§ What this task involves
Exactly as shown below, retype every line of the data.
-------- Data extract
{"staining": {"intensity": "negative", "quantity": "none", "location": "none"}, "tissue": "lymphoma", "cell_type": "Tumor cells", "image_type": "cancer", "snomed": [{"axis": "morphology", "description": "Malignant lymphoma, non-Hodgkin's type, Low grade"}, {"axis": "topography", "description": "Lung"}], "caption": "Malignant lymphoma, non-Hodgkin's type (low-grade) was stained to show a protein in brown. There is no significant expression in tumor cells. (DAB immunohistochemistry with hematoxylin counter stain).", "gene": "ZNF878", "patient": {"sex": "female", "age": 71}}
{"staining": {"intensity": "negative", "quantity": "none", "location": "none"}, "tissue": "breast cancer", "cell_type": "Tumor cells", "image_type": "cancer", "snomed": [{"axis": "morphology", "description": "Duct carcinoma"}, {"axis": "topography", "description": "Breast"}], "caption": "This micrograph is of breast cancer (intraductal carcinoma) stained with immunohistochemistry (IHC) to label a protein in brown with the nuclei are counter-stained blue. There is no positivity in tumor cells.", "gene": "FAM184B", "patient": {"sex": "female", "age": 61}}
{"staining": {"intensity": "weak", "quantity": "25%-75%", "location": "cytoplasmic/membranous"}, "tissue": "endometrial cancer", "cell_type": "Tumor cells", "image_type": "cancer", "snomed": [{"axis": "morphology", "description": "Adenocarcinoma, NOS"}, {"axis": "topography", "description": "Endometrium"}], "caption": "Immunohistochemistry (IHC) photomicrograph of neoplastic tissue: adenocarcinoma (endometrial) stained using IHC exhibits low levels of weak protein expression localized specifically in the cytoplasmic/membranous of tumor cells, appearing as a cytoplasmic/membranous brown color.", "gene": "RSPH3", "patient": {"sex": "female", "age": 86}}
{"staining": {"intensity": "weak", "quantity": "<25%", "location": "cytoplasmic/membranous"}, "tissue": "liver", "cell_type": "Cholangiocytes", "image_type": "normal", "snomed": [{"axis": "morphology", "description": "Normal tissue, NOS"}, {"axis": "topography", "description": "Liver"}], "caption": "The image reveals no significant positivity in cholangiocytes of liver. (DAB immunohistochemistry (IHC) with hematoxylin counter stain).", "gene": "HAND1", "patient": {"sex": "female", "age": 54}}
----------------
§ Output for this task
{"staining": {"intensity": "negative", "quantity": "none", "location": "none"}, "tissue": "lymphoma", "cell_type": "Tumor cells", "image_type": "cancer", "snomed": [{"axis": "morphology", "description": "Malignant lymphoma, non-Hodgkin's type, Low grade"}, {"axis": "topography", "description": "Lung"}], "caption": "Malignant lymphoma, non-Hodgkin's type (low-grade) was stained to show a protein in brown. There is no significant expression in tumor cells. (DAB immunohistochemistry with hematoxylin counter stain).", "gene": "ZNF878", "patient": {"sex": "female", "age": 71}}
{"staining": {"intensity": "negative", "quantity": "none", "location": "none"}, "tissue": "breast cancer", "cell_type": "Tumor cells", "image_type": "cancer", "snomed": [{"axis": "morphology", "description": "Duct carcinoma"}, {"axis": "topography", "description": "Breast"}], "caption": "This micrograph is of breast cancer (intraductal carcinoma) stained with immunohistochemistry (IHC) to label a protein in brown with the nuclei are counter-stained blue. There is no positivity in tumor cells.", "gene": "FAM184B", "patient": {"sex": "female", "age": 61}}
{"staining": {"intensity": "weak", "quantity": "25%-75%", "location": "cytoplasmic/membranous"}, "tissue": "endometrial cancer", "cell_type": "Tumor cells", "image_type": "cancer", "snomed": [{"axis": "morphology", "description": "Adenocarcinoma, NOS"}, {"axis": "topography", "description": "Endometrium"}], "caption": "Immunohistochemistry (IHC) photomicrograph of neoplastic tissue: adenocarcinoma (endometrial) stained using IHC exhibits low levels of weak protein expression localized specifically in the cytoplasmic/membranous of tumor cells, appearing as a cytoplasmic/membranous brown color.", "gene": "RSPH3", "patient": {"sex": "female", "age": 86}}
{"staining": {"intensity": "weak", "quantity": "<25%", "location": "cytoplasmic/membranous"}, "tissue": "liver", "cell_type": "Cholangiocytes", "image_type": "normal", "snomed": [{"axis": "morphology", "description": "Normal tissue, NOS"}, {"axis": "topography", "description": "Liver"}], "caption": "The image reveals no significant positivity in cholangiocytes of liver. (DAB immunohistochemistry (IHC) with hematoxylin counter stain).", "gene": "HAND1", "patient": {"sex": "female", "age": 54}}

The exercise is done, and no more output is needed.